Milhares de anos antes do desembarque dos primeiros candangos, que começaram a chegar em 1957 vindos de todas as partes do país, seres habitavam o Cerrado hoje ocupado pelo Distrito Federal e por Goiás. Eram povos nômades, que buscavam abrigo em grutas nos meses mais frios. No verão, saíam para caçar. Esse modo de vida está descrito em cavernas e paredões de pedra da região. Nas paredes dessas casas rudimentares, os legítimos pioneiros ilustravam o cotidiano em pinturas de animais e descrições de caçadas.
Os vestígios dos ancestrais candangos estão espalhados por fazendas do Entorno do Distrito Federal — região que envolve cidades mineiras e goianas vizinhas à capital — e até em áreas superpovoadas de Brasília. Nos pastos e nas plantações de fazendas e no que resta de Cerrado em área urbana, estão milhares de machadinhas, pontas de lanças e outros artefatos.
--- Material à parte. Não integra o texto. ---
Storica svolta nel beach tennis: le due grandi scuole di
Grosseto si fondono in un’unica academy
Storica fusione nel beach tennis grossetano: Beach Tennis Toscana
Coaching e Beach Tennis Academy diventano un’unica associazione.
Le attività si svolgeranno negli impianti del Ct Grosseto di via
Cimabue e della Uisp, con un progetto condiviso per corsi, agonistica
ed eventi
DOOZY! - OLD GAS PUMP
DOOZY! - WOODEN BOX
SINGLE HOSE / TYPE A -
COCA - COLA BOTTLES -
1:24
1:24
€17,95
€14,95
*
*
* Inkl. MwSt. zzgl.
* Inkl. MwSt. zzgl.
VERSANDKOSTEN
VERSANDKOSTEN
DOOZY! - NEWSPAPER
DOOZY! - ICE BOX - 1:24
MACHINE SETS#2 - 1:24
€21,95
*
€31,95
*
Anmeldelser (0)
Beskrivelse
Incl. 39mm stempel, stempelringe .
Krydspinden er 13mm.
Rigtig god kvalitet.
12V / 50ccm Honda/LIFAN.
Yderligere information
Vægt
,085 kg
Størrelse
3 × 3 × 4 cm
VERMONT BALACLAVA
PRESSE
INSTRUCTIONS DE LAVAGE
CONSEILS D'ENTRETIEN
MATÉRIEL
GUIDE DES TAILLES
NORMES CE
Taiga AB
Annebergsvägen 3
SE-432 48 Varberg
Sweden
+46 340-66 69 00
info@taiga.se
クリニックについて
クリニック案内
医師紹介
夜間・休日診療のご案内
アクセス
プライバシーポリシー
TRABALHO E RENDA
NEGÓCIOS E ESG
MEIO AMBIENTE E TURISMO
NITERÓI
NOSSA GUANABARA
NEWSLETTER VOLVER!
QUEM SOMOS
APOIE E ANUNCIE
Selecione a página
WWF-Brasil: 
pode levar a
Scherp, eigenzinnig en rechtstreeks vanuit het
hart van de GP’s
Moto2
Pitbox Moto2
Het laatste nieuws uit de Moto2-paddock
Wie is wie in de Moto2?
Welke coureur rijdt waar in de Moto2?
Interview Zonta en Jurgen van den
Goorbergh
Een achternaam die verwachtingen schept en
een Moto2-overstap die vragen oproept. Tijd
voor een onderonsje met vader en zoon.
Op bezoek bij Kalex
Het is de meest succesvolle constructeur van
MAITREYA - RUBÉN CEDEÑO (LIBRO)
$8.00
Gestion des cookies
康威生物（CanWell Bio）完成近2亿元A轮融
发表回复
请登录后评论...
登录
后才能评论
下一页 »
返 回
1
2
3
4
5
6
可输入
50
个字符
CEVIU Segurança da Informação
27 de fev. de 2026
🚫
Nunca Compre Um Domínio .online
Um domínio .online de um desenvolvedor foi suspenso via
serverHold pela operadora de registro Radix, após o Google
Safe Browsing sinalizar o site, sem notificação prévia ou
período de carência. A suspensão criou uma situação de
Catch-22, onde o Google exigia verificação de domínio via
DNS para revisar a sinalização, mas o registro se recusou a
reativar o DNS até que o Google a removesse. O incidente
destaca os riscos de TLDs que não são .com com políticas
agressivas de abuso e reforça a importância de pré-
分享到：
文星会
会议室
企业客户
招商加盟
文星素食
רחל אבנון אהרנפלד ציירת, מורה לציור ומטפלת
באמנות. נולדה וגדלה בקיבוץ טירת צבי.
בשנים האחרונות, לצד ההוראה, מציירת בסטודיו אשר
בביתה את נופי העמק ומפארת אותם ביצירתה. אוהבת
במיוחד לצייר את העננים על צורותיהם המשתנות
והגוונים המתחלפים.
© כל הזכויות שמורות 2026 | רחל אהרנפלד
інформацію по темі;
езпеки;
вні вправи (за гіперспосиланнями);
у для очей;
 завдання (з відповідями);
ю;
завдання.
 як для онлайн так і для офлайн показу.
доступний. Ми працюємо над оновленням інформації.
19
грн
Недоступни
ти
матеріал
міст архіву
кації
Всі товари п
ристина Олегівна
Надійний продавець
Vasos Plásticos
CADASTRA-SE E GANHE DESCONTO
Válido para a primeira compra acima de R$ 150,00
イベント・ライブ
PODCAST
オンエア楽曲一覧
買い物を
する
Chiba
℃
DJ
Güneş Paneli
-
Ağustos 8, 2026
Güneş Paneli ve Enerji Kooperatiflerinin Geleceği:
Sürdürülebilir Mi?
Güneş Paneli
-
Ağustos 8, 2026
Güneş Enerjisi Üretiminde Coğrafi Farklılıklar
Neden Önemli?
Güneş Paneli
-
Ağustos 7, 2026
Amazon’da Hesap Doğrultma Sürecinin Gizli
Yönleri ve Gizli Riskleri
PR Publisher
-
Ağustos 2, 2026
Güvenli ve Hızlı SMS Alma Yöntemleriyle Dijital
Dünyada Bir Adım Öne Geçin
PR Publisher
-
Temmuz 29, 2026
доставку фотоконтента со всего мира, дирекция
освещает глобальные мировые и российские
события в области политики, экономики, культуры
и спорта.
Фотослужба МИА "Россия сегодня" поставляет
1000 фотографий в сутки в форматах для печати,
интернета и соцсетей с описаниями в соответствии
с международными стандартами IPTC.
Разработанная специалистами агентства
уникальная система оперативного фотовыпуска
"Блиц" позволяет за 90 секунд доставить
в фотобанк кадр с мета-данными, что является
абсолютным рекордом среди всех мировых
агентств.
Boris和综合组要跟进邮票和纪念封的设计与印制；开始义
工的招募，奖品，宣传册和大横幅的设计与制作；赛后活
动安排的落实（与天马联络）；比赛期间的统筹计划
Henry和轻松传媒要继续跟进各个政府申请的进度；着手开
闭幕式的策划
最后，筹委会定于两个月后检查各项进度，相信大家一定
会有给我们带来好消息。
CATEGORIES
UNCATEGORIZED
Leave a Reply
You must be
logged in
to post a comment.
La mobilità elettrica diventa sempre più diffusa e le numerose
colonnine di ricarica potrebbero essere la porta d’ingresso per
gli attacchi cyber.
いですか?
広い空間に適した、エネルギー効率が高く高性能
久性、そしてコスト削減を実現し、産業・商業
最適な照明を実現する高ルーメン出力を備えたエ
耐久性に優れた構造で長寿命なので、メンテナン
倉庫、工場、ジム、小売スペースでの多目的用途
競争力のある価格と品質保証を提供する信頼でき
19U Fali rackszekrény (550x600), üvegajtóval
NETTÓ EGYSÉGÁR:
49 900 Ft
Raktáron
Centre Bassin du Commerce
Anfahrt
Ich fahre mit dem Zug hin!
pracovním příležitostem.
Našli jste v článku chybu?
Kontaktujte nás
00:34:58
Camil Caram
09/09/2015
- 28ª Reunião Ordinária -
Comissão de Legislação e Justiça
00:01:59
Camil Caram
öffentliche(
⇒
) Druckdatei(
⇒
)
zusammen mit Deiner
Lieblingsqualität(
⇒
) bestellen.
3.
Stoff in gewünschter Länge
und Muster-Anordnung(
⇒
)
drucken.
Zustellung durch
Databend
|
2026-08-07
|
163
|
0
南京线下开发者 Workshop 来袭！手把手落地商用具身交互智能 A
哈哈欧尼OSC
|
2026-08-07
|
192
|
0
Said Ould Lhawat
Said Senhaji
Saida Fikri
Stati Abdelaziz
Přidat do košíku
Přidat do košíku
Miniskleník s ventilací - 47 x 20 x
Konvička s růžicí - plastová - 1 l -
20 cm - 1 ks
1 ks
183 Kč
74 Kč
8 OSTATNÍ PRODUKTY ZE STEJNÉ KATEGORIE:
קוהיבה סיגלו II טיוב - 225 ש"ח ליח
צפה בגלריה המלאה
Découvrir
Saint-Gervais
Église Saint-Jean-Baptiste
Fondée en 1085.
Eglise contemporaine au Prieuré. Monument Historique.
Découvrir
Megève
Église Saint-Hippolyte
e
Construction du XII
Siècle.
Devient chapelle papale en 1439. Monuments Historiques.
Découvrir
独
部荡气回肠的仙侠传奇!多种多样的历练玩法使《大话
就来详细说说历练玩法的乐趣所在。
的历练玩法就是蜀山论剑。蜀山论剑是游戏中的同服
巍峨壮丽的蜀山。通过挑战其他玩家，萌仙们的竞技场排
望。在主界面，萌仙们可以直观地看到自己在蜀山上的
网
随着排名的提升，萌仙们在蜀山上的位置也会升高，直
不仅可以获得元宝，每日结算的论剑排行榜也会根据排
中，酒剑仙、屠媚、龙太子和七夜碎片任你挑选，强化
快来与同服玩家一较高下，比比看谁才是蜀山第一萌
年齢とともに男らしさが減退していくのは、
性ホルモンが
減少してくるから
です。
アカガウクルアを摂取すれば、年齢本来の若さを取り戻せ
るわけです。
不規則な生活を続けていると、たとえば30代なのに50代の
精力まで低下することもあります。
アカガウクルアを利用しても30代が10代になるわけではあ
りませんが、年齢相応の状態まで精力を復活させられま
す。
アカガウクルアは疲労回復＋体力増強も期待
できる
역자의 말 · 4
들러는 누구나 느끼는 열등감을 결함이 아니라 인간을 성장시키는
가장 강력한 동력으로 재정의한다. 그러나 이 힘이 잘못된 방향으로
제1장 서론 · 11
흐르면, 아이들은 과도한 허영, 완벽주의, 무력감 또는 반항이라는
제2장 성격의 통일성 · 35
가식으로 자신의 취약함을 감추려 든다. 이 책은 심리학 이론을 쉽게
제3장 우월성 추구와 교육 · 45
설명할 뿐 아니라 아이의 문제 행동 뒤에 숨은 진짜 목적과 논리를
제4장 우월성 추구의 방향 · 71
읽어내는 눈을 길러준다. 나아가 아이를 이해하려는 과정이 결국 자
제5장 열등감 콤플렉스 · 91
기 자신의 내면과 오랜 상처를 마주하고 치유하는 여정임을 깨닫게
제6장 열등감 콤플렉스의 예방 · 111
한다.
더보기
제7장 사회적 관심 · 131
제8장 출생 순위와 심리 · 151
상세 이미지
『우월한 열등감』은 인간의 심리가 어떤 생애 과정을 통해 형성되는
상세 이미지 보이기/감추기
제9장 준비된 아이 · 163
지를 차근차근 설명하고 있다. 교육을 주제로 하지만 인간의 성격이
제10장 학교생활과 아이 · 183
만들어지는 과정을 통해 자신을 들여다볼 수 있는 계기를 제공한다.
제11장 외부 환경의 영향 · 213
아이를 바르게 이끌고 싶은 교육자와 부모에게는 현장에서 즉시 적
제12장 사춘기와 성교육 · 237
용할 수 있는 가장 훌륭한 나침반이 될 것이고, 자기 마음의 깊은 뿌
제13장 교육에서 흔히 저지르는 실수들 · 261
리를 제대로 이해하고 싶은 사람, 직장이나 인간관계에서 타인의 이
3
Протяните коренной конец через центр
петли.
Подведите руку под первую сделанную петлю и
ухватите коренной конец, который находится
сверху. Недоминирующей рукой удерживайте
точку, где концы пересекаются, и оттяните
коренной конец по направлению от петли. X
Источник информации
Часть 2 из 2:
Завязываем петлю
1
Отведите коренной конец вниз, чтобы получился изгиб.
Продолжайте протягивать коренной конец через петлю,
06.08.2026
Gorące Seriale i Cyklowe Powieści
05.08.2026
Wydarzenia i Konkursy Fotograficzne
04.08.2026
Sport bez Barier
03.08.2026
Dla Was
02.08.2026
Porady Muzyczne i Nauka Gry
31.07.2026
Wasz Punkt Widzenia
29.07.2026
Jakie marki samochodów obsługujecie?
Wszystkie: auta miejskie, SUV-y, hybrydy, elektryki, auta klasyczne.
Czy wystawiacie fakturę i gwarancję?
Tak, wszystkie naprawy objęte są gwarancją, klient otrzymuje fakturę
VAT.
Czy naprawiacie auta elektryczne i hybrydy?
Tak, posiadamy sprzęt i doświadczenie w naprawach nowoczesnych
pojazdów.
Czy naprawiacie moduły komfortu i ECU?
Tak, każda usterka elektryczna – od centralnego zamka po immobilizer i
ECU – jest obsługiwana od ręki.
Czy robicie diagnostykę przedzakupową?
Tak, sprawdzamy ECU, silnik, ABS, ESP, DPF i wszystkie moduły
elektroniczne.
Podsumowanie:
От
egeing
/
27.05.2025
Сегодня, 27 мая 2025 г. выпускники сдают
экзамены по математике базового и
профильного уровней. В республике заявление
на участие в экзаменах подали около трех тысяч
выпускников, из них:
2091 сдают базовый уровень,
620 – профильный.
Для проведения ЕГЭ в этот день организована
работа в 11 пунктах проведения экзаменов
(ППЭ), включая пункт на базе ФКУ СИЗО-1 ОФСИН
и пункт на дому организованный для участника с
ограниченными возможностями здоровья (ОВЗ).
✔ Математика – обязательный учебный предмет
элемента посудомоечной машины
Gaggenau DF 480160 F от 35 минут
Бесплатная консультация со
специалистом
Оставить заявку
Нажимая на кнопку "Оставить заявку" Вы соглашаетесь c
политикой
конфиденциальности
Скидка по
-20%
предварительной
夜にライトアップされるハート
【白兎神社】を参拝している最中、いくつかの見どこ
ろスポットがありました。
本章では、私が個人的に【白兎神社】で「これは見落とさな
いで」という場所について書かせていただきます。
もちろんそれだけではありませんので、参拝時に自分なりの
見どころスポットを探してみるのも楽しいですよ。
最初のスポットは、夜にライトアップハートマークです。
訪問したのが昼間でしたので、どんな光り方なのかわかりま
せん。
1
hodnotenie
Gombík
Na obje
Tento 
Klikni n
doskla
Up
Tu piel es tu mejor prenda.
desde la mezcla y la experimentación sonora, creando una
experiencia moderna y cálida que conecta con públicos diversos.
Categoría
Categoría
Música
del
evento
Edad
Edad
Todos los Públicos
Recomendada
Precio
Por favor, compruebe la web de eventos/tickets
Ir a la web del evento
Há ferramentas fabricadas entre 4 mil e 12 mil anos atrás, hoje ignoradas e pisadas por humanos, cavalos, bois e outros animais. Arqueólogos resgataram algumas dessas peças, devidamente acondicionadas para pesquisa e até expostas em museus.
Alguns dos maiores tesouros pré-históricos da região estão na goiana Formosa, a 80 quilômetros de Brasília. São pinturas rupestres que enfeitam sete das 29 grutas catalogadas no município. Os homens das cavernas também deixaram gravuras em dezenas de cavernas, paredões e pedras encravadas no meio do cerrado do município de 88 mil habitantes.
As grutas de Formosa estão numa faixa de morros rochosos entre a Serra Geral do Paranã e o Espigão Mestre da Serra Geral, no vão do Paranã, em Goiás, famoso mundialmente como um dos melhores pontos para voos de asa-delta e parapente. Os blocos se estendem por 8,5 quilômetros e é o divisor de águas entre os rios Paranã e Bandeirinha.
A aparente descontinuidade da formação, com quatro picos mais elevados — que na verdade são apenas a ponta de uma montanha rochosa soterrada ao longo de milhares de anos —, levou os moradores da região a batizar o bloco maior de Lapa da Pedra. É nessa área, com 1,8 quilômetro de extensão, que se concentra o maior número de grutas e pinturas rupestres.
Pesquisadores acreditam que os homens das cavernas tenham usado um tipo de pincel feito especialmente para suas obras de arte nesse cenário, além dos próprios dedos. As pinturas estão nítidas, levando-se em conta o desgaste sofrido em tanto tempo de exposição. Algumas foram feitas a até 7,5 metros do solo. A maioria tem um só tom: vermelho, laranja, vinho e preto. Poucas têm associação de duas cores.
As representações são variadas. Muitas se referem a animais, como tatus e veados. Também há marcas de pés, com quatro, cinco e seis dedos e desenhos primários de pessoas. Mas há muitas gravuras ainda não decifradas pelos cientistas. Elas têm formatos geométricos e tradições astronômicas. Os pesquisadores supõem ser retratos do céu, das diversas constelações.